Collected data entries »
>> begin

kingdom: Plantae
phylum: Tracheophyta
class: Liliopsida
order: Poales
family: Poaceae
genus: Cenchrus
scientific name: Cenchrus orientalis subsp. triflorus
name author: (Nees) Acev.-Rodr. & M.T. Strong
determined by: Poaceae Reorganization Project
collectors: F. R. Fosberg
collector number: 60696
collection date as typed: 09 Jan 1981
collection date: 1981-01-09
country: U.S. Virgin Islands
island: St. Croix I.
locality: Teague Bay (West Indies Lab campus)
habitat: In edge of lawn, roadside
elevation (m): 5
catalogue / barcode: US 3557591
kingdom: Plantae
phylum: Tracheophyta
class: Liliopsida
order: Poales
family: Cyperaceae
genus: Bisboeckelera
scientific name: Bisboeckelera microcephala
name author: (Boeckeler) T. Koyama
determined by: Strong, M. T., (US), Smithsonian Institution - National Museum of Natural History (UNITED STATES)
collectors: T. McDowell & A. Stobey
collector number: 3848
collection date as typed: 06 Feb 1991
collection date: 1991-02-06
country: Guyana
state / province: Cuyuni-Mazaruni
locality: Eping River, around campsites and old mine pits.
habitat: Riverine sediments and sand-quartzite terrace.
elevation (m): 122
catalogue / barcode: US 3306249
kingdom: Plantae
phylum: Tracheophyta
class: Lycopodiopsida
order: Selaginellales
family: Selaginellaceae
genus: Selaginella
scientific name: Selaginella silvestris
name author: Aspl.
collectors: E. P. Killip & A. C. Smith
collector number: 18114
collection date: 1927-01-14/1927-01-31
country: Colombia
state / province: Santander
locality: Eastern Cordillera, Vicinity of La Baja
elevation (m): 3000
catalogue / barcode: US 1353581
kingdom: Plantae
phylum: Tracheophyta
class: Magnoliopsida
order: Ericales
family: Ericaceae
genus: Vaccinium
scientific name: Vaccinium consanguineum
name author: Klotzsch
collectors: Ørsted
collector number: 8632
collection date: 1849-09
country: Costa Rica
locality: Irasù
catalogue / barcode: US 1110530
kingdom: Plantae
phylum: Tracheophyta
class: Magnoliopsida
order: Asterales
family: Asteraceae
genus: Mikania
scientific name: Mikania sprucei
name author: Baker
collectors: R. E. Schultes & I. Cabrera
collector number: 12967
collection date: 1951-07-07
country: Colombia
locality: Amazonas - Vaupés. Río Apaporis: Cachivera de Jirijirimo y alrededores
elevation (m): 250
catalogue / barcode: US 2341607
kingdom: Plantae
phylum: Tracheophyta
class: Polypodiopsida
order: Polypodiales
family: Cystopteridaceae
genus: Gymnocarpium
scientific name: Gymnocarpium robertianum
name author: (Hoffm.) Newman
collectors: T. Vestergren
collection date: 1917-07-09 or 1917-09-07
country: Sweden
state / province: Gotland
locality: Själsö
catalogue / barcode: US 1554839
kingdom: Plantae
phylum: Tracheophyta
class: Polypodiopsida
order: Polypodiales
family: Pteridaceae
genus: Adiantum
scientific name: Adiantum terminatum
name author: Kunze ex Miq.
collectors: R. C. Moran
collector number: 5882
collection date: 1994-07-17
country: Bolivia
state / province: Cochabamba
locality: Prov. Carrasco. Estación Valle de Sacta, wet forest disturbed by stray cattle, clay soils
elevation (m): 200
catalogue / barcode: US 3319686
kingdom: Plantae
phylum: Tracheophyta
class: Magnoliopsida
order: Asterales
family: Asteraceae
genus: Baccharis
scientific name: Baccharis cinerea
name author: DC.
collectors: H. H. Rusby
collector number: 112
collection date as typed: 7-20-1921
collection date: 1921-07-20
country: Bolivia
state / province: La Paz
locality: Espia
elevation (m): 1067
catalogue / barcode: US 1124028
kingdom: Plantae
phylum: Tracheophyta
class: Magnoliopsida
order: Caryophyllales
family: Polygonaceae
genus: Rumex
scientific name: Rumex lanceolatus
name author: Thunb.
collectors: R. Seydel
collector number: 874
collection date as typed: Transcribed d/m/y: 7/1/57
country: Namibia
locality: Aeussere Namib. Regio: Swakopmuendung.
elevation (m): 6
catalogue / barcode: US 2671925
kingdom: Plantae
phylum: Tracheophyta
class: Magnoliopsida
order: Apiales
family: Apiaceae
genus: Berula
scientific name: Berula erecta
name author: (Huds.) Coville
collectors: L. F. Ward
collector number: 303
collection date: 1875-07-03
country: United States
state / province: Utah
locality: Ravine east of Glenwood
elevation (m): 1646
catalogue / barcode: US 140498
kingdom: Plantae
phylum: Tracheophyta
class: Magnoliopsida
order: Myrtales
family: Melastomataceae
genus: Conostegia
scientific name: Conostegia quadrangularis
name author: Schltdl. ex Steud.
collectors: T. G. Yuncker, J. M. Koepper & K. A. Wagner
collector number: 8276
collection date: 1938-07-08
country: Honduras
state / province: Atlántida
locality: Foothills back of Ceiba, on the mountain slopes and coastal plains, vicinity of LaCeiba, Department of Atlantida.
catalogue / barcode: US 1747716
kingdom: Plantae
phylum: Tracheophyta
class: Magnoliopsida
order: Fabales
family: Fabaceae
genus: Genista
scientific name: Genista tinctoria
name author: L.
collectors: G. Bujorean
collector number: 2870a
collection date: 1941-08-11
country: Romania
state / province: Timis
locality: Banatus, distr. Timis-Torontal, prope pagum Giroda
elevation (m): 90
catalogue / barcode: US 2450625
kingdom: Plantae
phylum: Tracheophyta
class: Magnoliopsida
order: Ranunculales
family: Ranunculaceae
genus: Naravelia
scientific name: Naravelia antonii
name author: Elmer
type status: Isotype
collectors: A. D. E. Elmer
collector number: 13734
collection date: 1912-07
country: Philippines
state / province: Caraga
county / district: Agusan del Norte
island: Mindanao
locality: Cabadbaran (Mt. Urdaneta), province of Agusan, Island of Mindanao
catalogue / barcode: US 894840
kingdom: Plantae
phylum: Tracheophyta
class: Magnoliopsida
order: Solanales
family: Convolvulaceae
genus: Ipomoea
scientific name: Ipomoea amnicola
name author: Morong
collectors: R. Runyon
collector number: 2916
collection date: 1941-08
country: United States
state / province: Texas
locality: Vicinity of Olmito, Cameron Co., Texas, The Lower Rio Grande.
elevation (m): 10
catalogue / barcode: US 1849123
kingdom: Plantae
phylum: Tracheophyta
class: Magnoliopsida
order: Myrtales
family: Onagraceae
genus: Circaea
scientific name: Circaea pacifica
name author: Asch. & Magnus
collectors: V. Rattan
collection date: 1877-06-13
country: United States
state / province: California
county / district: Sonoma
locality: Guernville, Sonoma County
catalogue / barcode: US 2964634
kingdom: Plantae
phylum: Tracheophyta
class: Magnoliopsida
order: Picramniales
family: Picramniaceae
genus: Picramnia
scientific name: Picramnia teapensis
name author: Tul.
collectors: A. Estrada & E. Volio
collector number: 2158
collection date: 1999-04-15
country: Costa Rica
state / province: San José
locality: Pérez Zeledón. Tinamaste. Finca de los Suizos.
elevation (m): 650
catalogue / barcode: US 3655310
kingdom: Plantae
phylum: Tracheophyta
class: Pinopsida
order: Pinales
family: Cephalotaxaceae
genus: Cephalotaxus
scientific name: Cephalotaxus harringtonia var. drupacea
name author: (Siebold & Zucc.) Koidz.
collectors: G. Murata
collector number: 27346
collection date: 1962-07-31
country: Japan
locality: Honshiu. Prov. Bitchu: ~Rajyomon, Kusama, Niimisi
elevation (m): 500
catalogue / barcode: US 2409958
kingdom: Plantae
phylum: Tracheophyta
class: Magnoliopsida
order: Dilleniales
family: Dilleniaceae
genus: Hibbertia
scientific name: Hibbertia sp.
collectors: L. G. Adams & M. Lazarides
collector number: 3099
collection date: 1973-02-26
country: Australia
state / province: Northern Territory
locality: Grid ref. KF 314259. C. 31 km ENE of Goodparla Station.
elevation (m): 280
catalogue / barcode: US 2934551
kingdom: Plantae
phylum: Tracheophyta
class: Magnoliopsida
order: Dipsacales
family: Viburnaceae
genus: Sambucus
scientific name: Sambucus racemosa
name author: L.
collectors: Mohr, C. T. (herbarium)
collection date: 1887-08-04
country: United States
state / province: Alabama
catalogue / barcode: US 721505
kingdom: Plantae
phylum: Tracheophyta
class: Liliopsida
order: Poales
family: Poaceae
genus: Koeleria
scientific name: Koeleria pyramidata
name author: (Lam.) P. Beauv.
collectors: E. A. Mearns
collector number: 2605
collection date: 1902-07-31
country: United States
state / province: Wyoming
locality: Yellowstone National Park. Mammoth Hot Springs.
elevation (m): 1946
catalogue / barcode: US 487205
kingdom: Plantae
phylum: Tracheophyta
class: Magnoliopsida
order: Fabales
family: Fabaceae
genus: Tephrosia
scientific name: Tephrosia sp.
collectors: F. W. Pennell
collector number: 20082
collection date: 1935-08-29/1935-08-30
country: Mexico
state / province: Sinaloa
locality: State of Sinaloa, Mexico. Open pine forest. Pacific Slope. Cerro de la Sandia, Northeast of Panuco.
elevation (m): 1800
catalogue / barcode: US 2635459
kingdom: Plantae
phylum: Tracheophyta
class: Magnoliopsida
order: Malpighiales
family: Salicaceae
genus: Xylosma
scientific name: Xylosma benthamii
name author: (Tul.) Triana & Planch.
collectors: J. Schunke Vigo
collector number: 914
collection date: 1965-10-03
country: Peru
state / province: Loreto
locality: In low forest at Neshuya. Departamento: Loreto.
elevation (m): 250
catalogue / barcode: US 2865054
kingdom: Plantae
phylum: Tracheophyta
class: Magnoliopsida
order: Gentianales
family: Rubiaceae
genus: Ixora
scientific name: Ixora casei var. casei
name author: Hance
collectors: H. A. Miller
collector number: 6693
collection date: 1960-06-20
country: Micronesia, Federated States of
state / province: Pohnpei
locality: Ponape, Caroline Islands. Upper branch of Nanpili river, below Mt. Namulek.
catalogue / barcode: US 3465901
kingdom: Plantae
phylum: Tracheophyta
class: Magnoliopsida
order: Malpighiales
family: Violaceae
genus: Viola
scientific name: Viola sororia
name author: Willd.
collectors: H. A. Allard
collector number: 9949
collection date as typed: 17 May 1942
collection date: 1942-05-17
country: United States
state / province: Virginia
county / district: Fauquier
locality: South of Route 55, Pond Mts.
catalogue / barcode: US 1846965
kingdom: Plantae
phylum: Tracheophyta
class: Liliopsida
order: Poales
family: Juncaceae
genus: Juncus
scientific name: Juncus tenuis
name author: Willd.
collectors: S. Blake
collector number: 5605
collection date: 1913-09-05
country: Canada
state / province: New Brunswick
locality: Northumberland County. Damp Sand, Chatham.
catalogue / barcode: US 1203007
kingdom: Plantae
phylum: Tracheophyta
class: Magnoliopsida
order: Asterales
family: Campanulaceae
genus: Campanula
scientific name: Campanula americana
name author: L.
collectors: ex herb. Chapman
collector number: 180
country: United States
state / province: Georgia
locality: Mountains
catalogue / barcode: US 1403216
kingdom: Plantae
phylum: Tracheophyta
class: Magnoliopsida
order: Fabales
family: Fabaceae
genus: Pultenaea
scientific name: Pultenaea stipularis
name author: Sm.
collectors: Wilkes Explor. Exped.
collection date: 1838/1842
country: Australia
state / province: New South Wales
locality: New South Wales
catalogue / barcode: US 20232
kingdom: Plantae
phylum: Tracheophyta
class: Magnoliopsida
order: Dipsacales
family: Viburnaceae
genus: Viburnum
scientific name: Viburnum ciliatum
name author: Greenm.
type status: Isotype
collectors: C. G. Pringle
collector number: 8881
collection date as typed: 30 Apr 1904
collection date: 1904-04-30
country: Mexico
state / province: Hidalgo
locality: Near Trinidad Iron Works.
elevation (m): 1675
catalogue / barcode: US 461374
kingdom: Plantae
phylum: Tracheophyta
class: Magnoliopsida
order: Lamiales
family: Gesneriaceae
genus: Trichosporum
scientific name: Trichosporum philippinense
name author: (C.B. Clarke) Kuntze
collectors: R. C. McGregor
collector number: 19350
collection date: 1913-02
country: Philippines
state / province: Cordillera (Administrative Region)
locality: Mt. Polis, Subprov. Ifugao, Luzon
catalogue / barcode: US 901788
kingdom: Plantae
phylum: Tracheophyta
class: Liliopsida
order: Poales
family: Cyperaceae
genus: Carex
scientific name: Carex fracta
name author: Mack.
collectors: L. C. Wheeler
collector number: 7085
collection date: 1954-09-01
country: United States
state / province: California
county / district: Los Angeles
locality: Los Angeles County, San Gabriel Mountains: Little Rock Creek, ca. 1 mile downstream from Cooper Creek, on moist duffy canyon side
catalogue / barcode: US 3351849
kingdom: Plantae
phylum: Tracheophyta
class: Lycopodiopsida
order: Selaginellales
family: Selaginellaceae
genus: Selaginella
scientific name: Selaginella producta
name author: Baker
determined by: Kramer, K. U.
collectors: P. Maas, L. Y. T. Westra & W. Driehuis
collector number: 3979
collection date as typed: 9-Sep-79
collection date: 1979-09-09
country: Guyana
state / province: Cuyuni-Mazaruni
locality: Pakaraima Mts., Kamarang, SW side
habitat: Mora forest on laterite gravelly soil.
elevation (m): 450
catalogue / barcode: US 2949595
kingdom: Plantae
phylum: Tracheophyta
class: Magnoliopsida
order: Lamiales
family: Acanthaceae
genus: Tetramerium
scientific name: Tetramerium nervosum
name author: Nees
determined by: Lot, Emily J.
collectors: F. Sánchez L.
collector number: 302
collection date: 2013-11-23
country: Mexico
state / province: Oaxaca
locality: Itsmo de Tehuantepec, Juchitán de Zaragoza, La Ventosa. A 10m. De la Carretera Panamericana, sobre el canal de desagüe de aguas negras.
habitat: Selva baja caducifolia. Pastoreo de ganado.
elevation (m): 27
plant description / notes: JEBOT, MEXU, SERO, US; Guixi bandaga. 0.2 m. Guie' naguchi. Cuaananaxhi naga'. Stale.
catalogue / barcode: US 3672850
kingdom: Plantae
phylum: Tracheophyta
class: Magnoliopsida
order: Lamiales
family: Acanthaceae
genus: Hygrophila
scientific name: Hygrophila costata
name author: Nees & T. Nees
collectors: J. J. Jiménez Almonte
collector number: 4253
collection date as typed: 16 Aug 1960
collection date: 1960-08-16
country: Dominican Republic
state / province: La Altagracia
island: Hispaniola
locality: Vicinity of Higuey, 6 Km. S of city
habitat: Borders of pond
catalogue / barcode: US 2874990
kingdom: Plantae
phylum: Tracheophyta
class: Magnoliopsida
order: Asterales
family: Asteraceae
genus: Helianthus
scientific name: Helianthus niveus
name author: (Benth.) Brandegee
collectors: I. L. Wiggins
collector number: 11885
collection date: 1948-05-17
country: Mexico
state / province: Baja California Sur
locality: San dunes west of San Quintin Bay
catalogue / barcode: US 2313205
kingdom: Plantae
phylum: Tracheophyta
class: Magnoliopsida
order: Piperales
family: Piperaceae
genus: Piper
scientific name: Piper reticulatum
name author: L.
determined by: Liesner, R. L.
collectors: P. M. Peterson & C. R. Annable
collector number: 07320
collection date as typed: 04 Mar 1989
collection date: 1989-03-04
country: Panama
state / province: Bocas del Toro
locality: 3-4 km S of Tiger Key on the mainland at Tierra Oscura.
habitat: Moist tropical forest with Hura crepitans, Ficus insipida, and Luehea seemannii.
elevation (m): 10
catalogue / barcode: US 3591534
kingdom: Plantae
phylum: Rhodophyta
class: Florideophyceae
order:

>> end

What is being asked »
Write out the lines word for word. Begin with the line that contains "collectors: A. D. E. Elmer" and stop after the line that contains "locality: Guernville, Sonoma County".

Complete answer »
collectors: A. D. E. Elmer
collector number: 13734
collection date: 1912-07
country: Philippines
state / province: Caraga
county / district: Agusan del Norte
island: Mindanao
locality: Cabadbaran (Mt. Urdaneta), province of Agusan, Island of Mindanao
catalogue / barcode: US 894840
kingdom: Plantae
phylum: Tracheophyta
class: Magnoliopsida
order: Solanales
family: Convolvulaceae
genus: Ipomoea
scientific name: Ipomoea amnicola
name author: Morong
collectors: R. Runyon
collector number: 2916
collection date: 1941-08
country: United States
state / province: Texas
locality: Vicinity of Olmito, Cameron Co., Texas, The Lower Rio Grande.
elevation (m): 10
catalogue / barcode: US 1849123
kingdom: Plantae
phylum: Tracheophyta
class: Magnoliopsida
order: Myrtales
family: Onagraceae
genus: Circaea
scientific name: Circaea pacifica
name author: Asch. & Magnus
collectors: V. Rattan
collection date: 1877-06-13
country: United States
state / province: California
county / district: Sonoma
locality: Guernville, Sonoma County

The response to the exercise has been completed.